INFORMATION GIVEN -
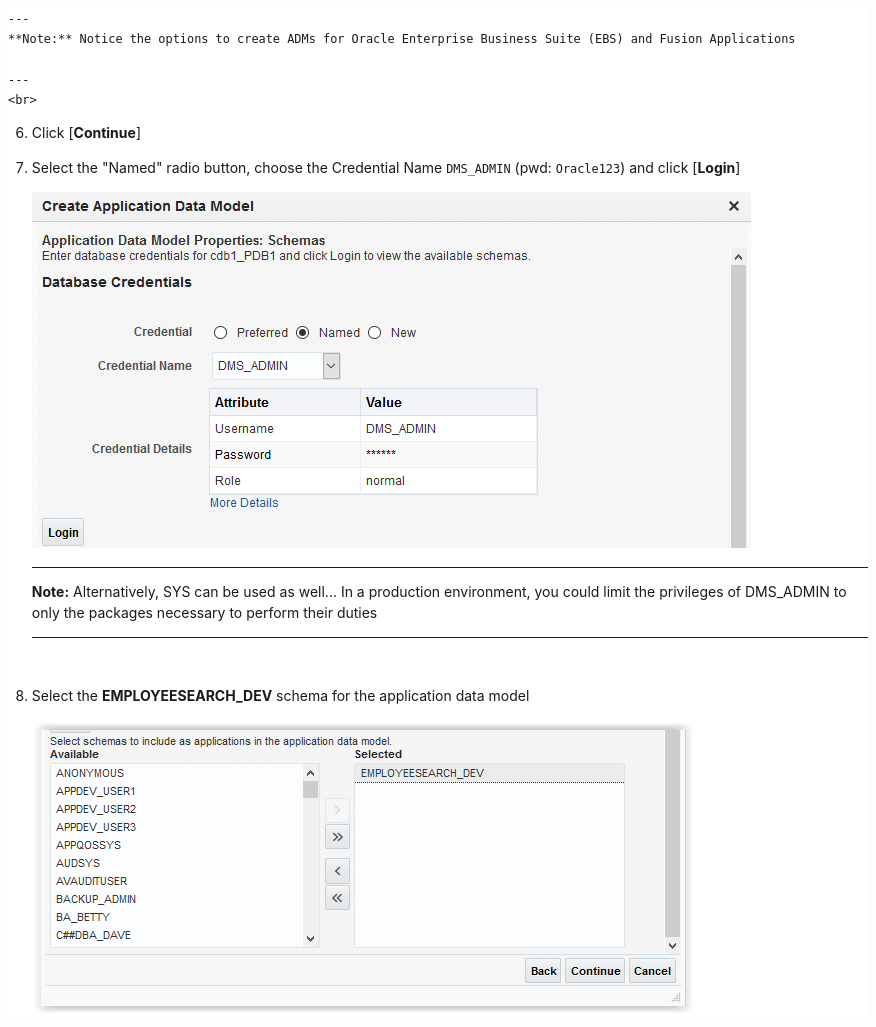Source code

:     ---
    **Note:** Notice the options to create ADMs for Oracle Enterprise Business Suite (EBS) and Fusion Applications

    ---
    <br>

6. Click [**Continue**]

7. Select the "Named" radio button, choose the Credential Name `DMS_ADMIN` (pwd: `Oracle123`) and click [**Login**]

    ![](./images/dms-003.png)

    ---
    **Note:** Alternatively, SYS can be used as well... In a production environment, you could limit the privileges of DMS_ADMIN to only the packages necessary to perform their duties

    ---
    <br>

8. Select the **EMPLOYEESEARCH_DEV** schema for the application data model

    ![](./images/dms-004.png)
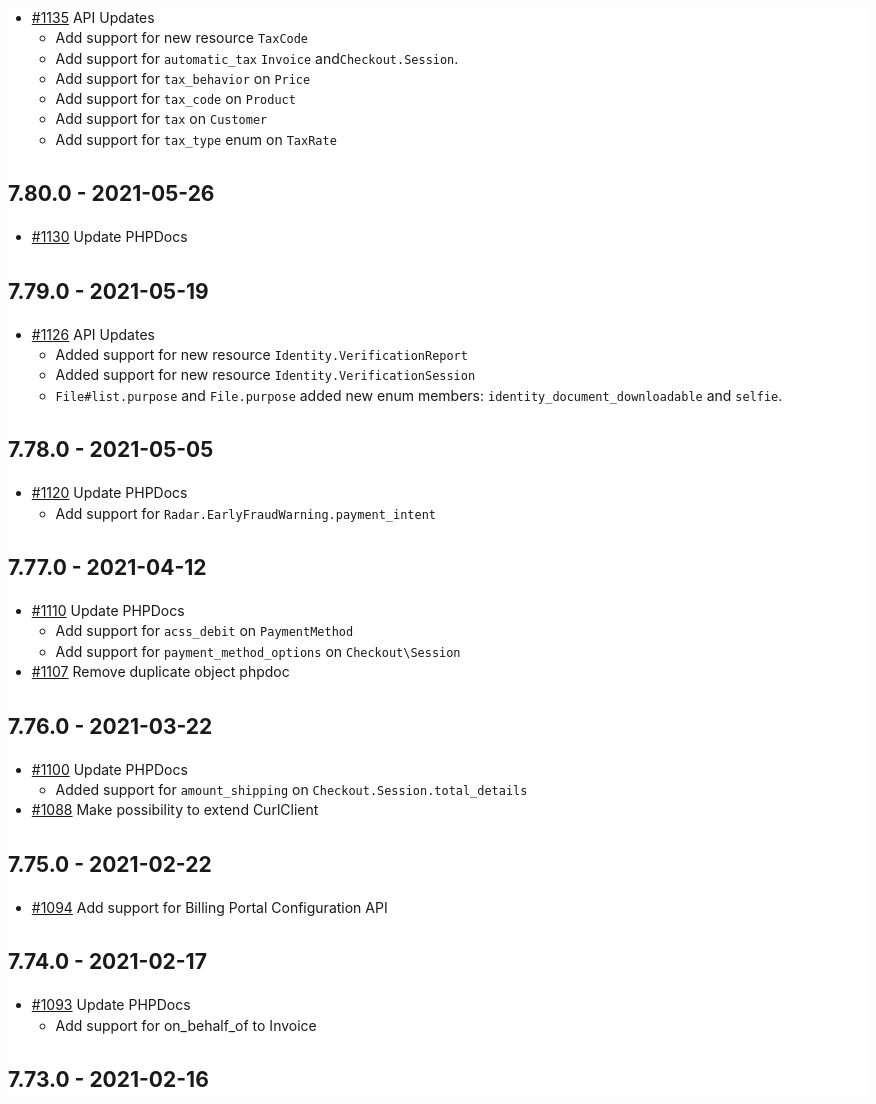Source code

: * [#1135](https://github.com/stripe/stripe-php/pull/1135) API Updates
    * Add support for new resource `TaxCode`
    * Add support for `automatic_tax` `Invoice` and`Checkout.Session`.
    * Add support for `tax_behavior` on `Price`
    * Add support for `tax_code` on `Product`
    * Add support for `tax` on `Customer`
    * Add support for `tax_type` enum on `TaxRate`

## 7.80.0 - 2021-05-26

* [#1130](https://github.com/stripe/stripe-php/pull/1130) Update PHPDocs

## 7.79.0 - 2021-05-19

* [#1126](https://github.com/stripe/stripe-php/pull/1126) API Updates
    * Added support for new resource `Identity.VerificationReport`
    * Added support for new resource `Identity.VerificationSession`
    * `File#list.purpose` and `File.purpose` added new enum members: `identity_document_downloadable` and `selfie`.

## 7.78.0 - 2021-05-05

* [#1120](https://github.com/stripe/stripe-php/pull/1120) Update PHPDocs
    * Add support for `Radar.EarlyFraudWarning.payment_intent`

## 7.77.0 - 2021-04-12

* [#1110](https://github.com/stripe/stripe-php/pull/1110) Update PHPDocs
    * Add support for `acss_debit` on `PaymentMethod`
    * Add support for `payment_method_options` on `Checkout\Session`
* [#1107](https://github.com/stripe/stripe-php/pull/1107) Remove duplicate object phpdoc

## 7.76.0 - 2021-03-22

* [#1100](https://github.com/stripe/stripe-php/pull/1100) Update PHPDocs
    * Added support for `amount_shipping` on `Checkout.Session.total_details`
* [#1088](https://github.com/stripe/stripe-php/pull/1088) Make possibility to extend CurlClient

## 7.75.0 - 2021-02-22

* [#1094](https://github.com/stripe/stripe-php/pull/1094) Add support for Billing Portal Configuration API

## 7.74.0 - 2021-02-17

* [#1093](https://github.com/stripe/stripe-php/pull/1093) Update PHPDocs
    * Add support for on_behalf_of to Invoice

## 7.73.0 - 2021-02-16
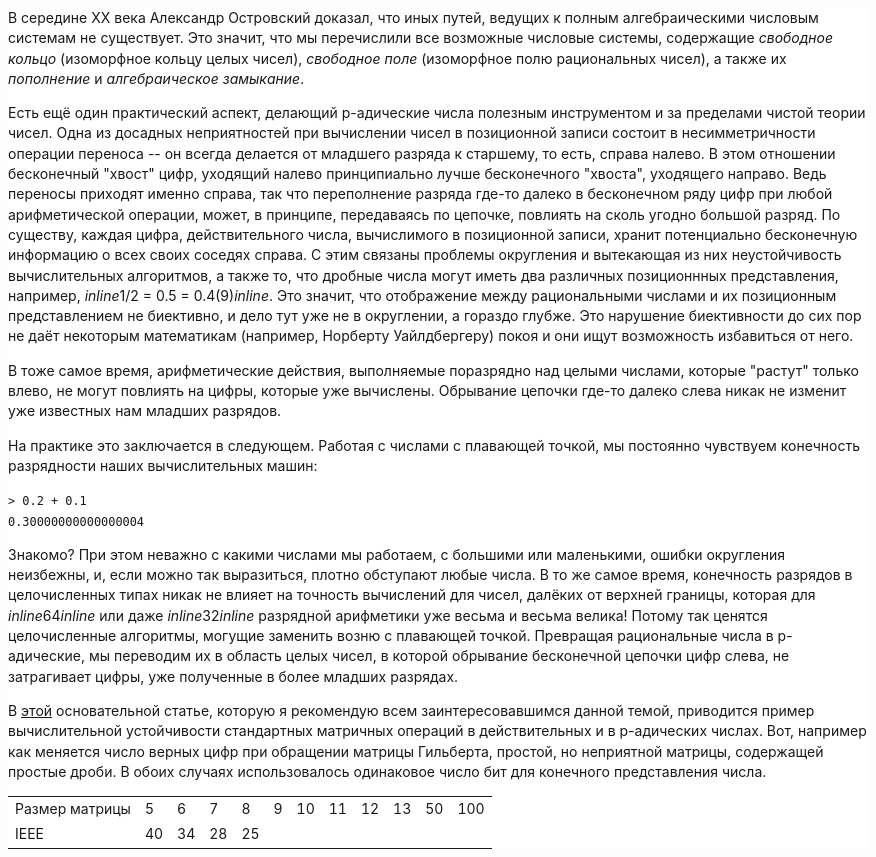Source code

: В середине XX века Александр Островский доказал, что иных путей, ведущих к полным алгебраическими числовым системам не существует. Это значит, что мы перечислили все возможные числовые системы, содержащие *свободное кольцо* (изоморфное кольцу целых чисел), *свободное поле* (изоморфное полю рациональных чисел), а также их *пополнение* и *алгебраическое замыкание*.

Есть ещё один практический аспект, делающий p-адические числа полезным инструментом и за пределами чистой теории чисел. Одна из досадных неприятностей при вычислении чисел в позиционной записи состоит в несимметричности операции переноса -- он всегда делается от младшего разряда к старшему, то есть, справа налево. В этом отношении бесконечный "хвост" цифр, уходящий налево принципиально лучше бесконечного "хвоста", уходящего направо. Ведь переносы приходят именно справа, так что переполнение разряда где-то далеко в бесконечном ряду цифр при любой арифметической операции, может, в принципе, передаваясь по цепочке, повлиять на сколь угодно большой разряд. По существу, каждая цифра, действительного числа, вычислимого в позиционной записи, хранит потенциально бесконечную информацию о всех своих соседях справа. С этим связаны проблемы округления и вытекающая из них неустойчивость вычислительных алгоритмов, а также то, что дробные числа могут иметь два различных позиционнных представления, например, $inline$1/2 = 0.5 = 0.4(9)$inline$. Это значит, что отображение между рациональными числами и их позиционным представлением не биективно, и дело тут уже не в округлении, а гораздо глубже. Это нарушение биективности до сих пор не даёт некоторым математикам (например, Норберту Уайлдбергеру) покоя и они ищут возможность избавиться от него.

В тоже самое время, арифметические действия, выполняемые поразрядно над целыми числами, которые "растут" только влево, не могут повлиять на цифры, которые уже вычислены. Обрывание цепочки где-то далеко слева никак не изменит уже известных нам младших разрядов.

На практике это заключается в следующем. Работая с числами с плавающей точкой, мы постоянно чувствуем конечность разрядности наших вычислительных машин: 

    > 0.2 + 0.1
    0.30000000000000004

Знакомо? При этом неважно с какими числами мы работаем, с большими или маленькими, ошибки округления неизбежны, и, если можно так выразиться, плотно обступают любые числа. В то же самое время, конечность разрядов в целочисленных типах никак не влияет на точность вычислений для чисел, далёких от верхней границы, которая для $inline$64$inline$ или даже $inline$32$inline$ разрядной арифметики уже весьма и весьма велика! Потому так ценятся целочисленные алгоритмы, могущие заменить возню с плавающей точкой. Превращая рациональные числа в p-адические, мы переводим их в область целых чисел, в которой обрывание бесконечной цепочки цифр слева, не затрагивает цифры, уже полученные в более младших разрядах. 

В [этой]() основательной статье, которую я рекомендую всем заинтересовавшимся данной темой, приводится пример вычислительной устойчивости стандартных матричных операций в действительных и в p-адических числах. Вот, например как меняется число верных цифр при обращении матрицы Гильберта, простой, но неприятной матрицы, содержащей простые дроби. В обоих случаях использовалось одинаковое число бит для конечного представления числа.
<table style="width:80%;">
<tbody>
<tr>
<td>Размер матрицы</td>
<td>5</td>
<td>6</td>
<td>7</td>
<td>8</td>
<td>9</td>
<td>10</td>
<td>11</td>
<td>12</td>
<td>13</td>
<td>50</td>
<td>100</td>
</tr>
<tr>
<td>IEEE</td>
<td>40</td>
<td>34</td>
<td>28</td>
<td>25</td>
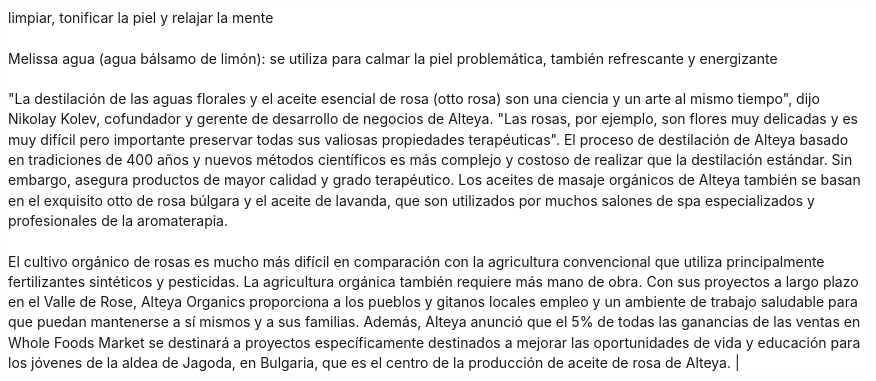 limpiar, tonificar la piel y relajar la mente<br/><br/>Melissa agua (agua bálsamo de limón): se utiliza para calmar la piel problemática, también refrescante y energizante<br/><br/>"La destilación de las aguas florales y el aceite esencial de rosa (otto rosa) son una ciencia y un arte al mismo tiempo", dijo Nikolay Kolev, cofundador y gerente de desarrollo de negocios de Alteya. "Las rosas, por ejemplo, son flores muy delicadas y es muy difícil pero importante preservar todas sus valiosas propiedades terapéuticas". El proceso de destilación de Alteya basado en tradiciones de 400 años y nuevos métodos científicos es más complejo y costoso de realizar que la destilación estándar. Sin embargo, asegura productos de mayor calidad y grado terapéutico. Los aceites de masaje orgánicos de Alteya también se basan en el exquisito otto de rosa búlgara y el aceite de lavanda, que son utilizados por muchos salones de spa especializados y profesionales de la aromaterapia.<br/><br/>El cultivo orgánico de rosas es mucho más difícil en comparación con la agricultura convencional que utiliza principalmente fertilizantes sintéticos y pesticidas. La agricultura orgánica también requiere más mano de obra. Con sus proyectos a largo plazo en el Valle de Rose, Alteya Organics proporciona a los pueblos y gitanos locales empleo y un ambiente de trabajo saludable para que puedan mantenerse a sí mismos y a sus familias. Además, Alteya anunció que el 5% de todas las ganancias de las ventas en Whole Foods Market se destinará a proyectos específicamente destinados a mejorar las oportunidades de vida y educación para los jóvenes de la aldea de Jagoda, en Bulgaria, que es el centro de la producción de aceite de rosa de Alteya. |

WHAT YOU SHOULD DO - Return each line from the rows above that contains the string "Checkout".

REPLY TO THE EXERCISE -
    * Add support for `automatic_tax` `Invoice` and`Checkout.Session`.
    * Add support for `payment_method_options` on `Checkout\Session`
    * Added support for `amount_shipping` on `Checkout.Session.total_details`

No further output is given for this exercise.